---- Source records

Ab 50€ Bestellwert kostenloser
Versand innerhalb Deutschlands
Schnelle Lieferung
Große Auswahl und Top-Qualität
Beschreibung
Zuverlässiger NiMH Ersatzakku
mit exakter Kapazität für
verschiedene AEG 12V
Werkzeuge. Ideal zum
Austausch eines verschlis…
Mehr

--------

• [Work instruction]:
Word for word, restate only the lines from the one containing "Werkzeuge. Ideal zum" through the last line of the entries, with both ends kept.

• [Solution to the problem]:
Werkzeuge. Ideal zum
Austausch eines verschlis…
Mehr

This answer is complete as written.